- [TEXTE DU DOCUMENT]
• • • •
Description de la Chine (La Haye)/De la noblesse

Scheuerleer (2p. 69-75).


De la noblesse.


La noblesse n’est point héréditaire à la Chine, quoiqu’il y ait des dignités qui restent dans quelques familles, et qui se donnent par l’empereur, à ceux de la famille qu’il juge avoir le plus de talents. L’on n’y a de rang qu’autant qu’on a de capacité et de mérite. Quelque illustre qu’ait été un homme, fut-il même parvenu à la première dignité de l’empire, les enfants qu’il laisse après lui, ont leur fortune à faire ; et s’ils sont dépourvus d’esprit, ou amateurs de leur repos, ils ramperont avec le peuple, et seront souvent obligés d’embrasser les plus viles professions.

Il est vrai qu’on peut succéder aux biens de son père, mais on ne succède ni à ses dignités, ni à sa réputation ; il faut s’y élever par les mêmes degrés que lui : c’est pourquoi ils font leur capital de l’étude la plus constante, et ils ne manquent guère de s’avancer de quelque condition qu’ils soient, quand ils ont de la disposition aux lettres. Aussi voit-on tous les jours à la Chine des élévations de fortune non moins surprenantes, que celles qui se font quelquefois en Italie pour les ecclésiastiques, où des gens de la plus basse extraction, peuvent aspirer à la première dignité du monde chrétien.
• • • •
- [CONSIGNE]
Recopiez en entier et sans aucune modification le texte ci-dessus sur la noblesse en Chine.

- [LISTE DES ENREGISTREMENTS]
• • • •
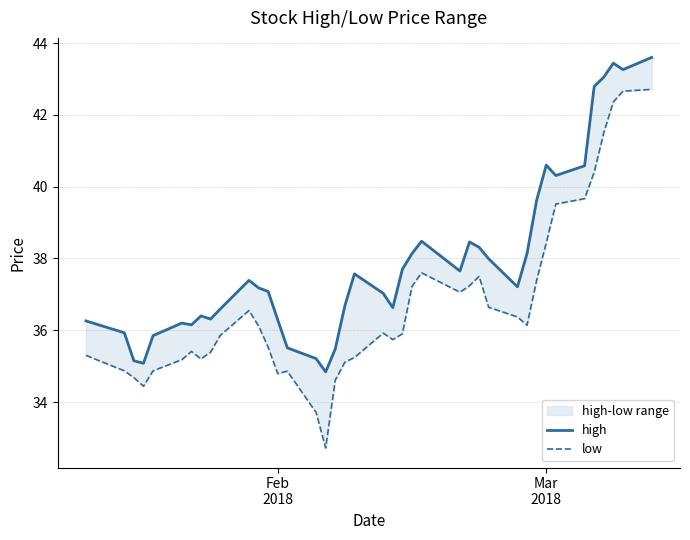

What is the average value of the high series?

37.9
• • • •
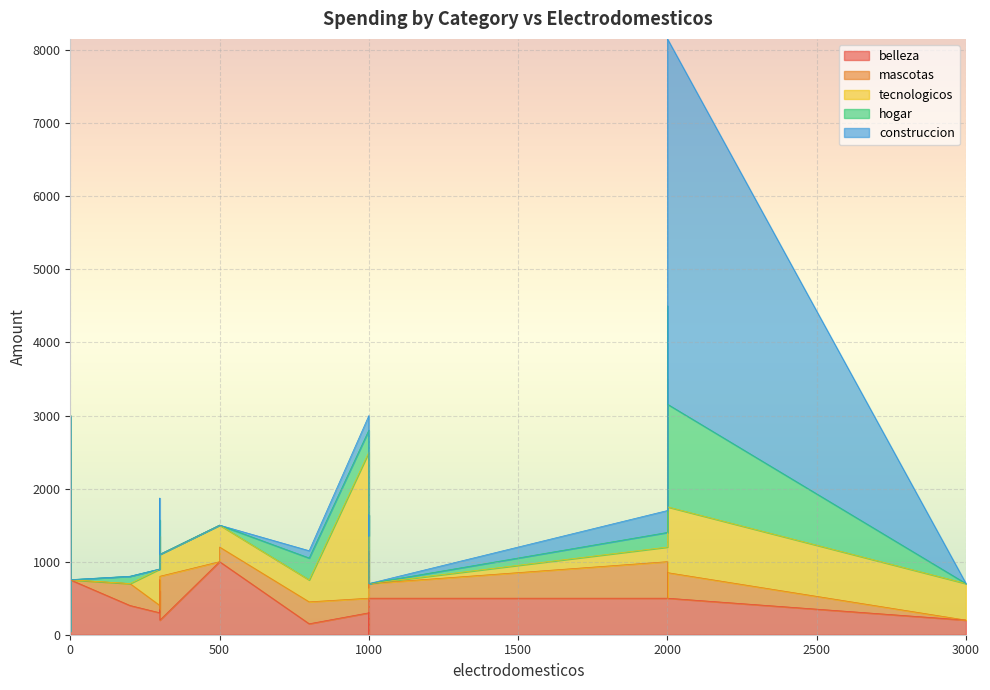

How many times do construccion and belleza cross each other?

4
• • • •
- [RÉPONSE CI-DESSOUS]
Description de la Chine (La Haye)/De la noblesse

Scheuerleer (2p. 69-75).


De la noblesse.


La noblesse n’est point héréditaire à la Chine, quoiqu’il y ait des dignités qui restent dans quelques familles, et qui se donnent par l’empereur, à ceux de la famille qu’il juge avoir le plus de talents. L’on n’y a de rang qu’autant qu’on a de capacité et de mérite. Quelque illustre qu’ait été un homme, fut-il même parvenu à la première dignité de l’empire, les enfants qu’il laisse après lui, ont leur fortune à faire ; et s’ils sont dépourvus d’esprit, ou amateurs de leur repos, ils ramperont avec le peuple, et seront souvent obligés d’embrasser les plus viles professions.

Il est vrai qu’on peut succéder aux biens de son père, mais on ne succède ni à ses dignités, ni à sa réputation ; il faut s’y élever par les mêmes degrés que lui : c’est pourquoi ils font leur capital de l’étude la plus constante, et ils ne manquent guère de s’avancer de quelque condition qu’ils soient, quand ils ont de la disposition aux lettres. Aussi voit-on tous les jours à la Chine des élévations de fortune non moins surprenantes, que celles qui se font quelquefois en Italie pour les ecclésiastiques, où des gens de la plus basse extraction, peuvent aspirer à la première dignité du monde chrétien.